Major funding for heart and stroke research
Manchester is one of nine leading universities which will benefit from a record £35 million funding injection from the British Heart Foundation (BHF) to help strengthen world-leading cardiovascular disease research in the UK. The funding comes from the highly competitive Research Excellence Awards funding scheme
Manchester has been awarded £4 million from the BHF, with the University pledging an additional £4 million in match-funding, providing a total of £8 million to fund world-class cardiovascular and stroke research over the next five years. The Research Excellence Award, led by Professors Bernard Keavney and Maciej Tomaszewski, will support 5 distinct but collaborative themes, which includes a theme focusing on how inflammation drives cardiovascular and stroke disease.
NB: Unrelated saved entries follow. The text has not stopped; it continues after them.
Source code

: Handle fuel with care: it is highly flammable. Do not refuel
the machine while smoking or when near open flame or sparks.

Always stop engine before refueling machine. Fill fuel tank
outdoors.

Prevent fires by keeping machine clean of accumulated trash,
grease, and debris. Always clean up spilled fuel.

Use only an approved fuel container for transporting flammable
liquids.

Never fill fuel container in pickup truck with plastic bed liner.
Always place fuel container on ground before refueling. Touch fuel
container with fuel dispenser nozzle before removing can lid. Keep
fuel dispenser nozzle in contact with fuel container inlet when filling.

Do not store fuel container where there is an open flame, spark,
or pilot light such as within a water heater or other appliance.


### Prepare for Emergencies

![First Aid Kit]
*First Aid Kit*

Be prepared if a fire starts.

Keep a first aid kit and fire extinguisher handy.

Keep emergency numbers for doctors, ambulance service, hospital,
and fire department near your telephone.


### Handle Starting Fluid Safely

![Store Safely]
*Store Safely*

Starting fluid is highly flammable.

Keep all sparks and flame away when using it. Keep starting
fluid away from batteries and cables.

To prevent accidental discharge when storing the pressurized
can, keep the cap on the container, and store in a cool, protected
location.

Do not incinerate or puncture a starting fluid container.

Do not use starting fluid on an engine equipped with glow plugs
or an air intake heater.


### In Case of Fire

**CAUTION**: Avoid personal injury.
The inflammation theme, which is co-led by Professors Craig Smith and Maya Buch, and includes Professors Stuart Allan, Dave Brough and Adam Greenstein from the Geoffrey Jefferson Brain Research Centre, will further our research into how inflammation in common conditions such as arthritis or infections affects the occurrence, progression and outcomes of cardiovascular and stroke disease. The funding will be critical in expanding our existing translational programme of research towards benefits for patients by identifying targets for treatments, developing disease biomarkers and early-stage trials of new therapies.